YOUR INSTRUCTIONS:
Begin with the first line of the material and write out each line exactly, ending with the line that contains "toy house [673,663,729,717]". Pictures are not part of the copy.

DATASET EXTRACT:

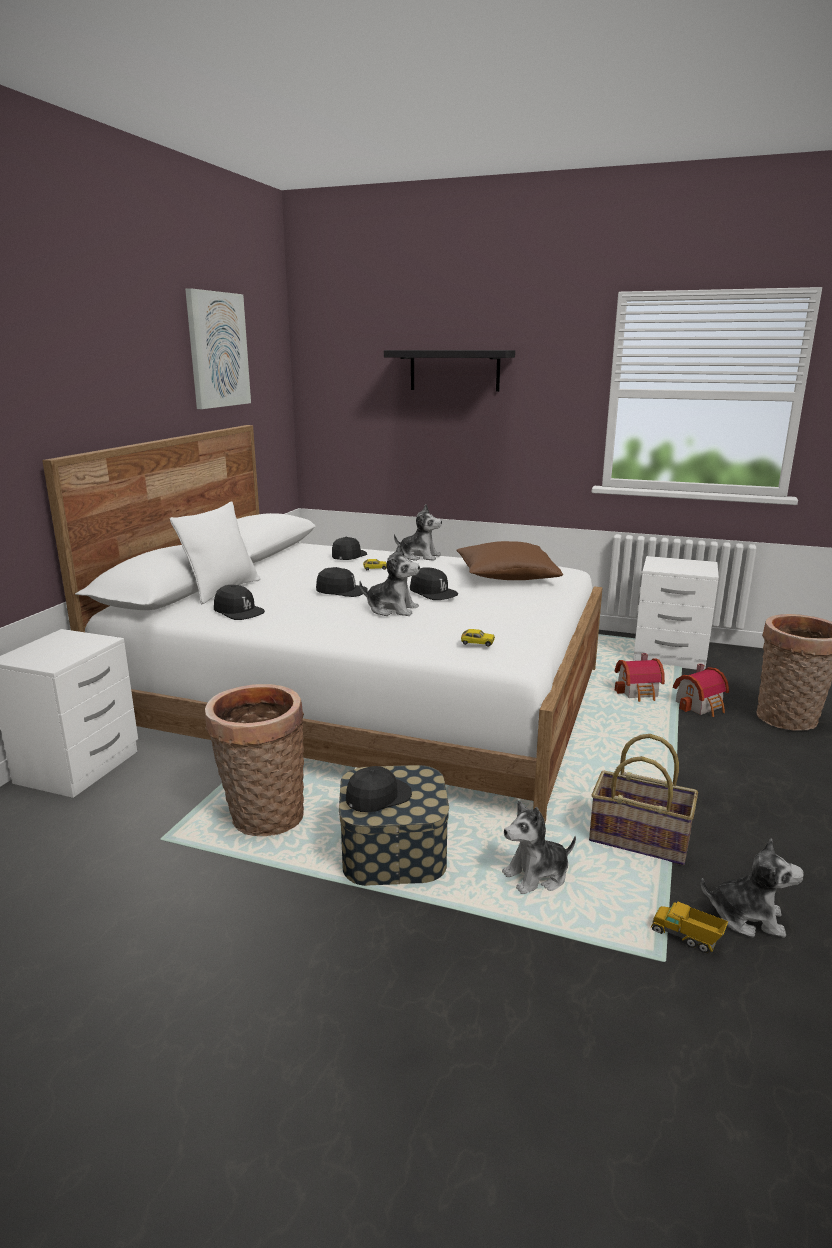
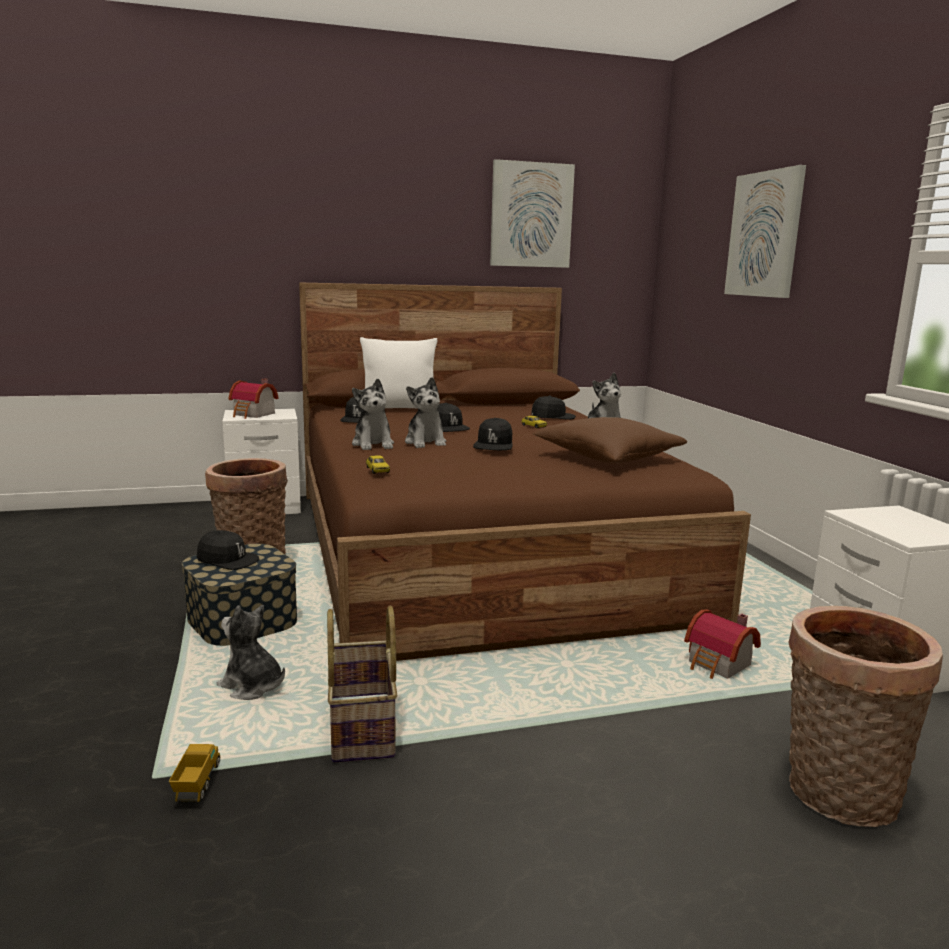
camera: 55 degrees right, 5 degrees down
white bed [42,425,602,822] -> brown bed [299,283,751,661]
black shelf [384,350,515,392] -> picture [724,165,806,298]
toy house [673,663,729,717] -> toy house moved to [229,379,279,419]
plush toy [701,838,804,938] -> plush toy moved to [352,379,394,450]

RESULT FOR THIS TASK:
camera: 55 degrees right, 5 degrees down
white bed [42,425,602,822] -> brown bed [299,283,751,661]
black shelf [384,350,515,392] -> picture [724,165,806,298]
toy house [673,663,729,717] -> toy house moved to [229,379,279,419]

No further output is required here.